Hele İslam’a dair bilgisi son derece sınırlı insanlarda bu, negatif bir İslam bilgilenmesine yol açar: Dünya insanlarında veya İslam ülkelerinin yeni nesillerinde.

Ülkemiz, “İslam adına” görünülürlüğün arttığı bir süreci yaşıyor. “İslami görünülürlük” ifadesini bilerek kullanmadım. “İslam adına”lık  tam da “islami”liği ifade etmiyor olabileceği için. 

Zaten dışardan bakanların “İslam buysa…” diye başladığı cümleler, mevcut görünülürlükten yola çıkıp negatif yargıya yönelişin ilk basamaklarıdır.

Böyle bir ifade ile karşılaştığınızda ne yaparsınız? “Yok canım, diye başlarsınız, İslam bu değil, İslam serapa güzelliktir” diye devam edersiniz.

Ama peşinden sorular gelir:

-Neden peki, İslam güzellikse insan para ile buluştuğunda güzellik kalmıyor? İktidarla, ya da her türlü güçle buluştuğunda güzellik kalmıyor, “İslam’a hizmet için” bir araya gelişler zaman içinde neden pörsüyor, kişisel iktidar arayışlarına dönüşüyor, neden neden?

Şunu sorabiliriz:

-İnsanlar yola çıkarken bu tür görüntü sapmalarını hesap etmişler miydi, tam da böyle bir insan, grup, topluluk mu olmak istemişlerdi, yoksa yolda karşı karşıya kalınan yürek sınavlarında mı savruldular, savruluyorlar?

Şunu da sorabiliriz:

-İnsanlar hayattaki yolculuk içinde kendi kendileri ile İslam ölçüleri arasındaki ilişkinin hangi boyutlara evrildiğine bakmazlar mı, ortaya çıkan açı farklarını nasıl içlerine sindirirler, nasıl bir savunma geliştirirler ve o savunmaların ilahi Huzurda da kabule şayan olacağına nasıl inanırlar?

Aslında herkes duyarlı olmalıdır. “Din samimiyettir.” Allah ile ilişkide samimiyet, Kur’an ile ilişkide samimiyet, Peygamber ile ilişkide samimiyet… Bunların tamamı da Müslümanlığımızın samimi olmasıdır.

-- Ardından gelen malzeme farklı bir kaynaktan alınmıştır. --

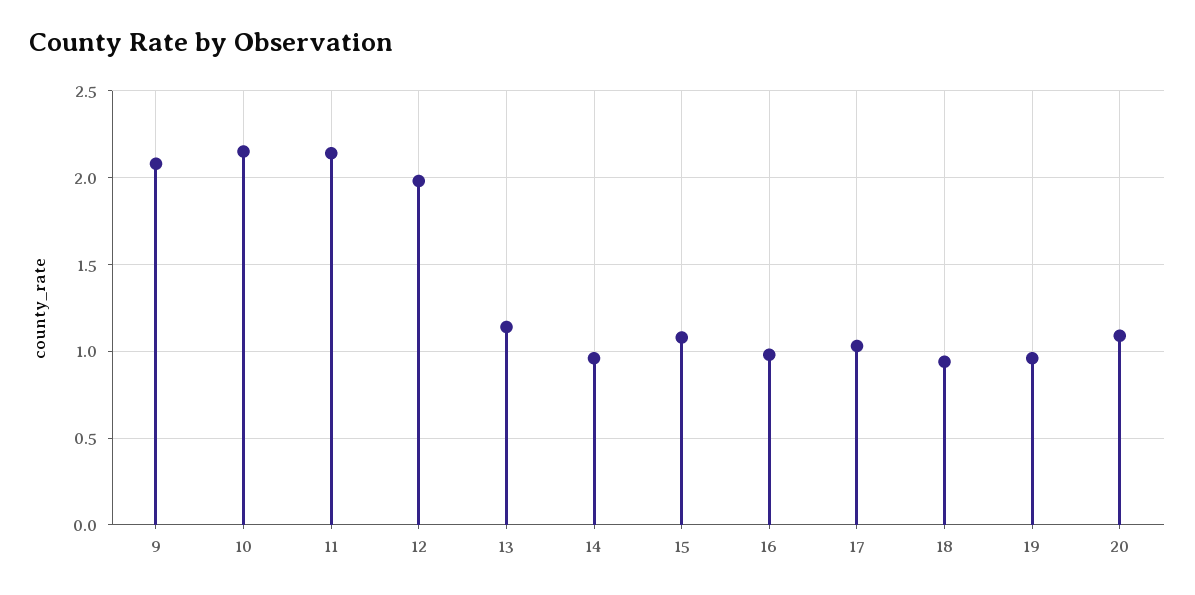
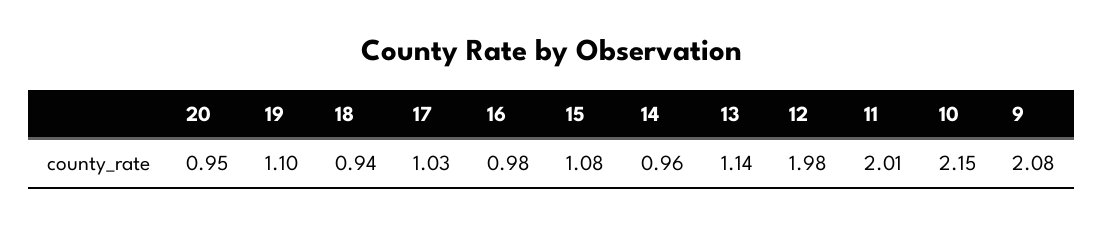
  {
    "9": 2.08,
    "10": 2.15,
-   "11": 2.15,
+   "11": 2.01,
    "12": 1.98,
    "13": 1.14,
    "14": 0.96,
    "15": 1.08,
    "16": 0.98,
    "17": 1.03,
    "18": 0.94,
-   "19": 0.95,
+   "19": 1.1,
-   "20": 1.1
+   "20": 0.95
  }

Burası her insanın kendi hesap defterinin mündericatıdır.

Bir de yanlış görünülürlüklerin insanların yüreğinde açacağı yaranın vebali vardır. “Müslüman kimliği” üzerine yüklenen bir yalan yüzünden, bir adaletsizlik yüzünden, bir iki yüzlülük, samimiyetsizlik yüzünden, bir çıkarcılık yüzünden, bir çamur medya dili yüzünden, bir nefis höykürmesi yüzünden….. dünyanın herhangi bir ülkesindeki insan, bizim ülkemizdeki bir genç, dudak büktü, “bu mu?” dedi,  yüreği burkuldu, üzüldü, yıkıldı…

Pek çok dindar anne – babayı dinledim, kendi çocuklarının yüreklerindeki sancıyı anlatıyorlar, araya giren mesafeden ürküyorlar… Hani “kızların kıyafeti şöyle değişiyor, böyle değişiyor”dan öte bir şeyden bahsediyorum. O ayrı bir kategori… Annelerinin babalarının samimiyetine inanıyor olmasalar daha başka yıkılacaklar. “Dava” diye bir şeyi konuşamıyor babalar artık evlatlarıyla.

Ey her türlü görünür olanlar! Kendinize bir kere daha bakmanın size kaybettireceği bir şey yok.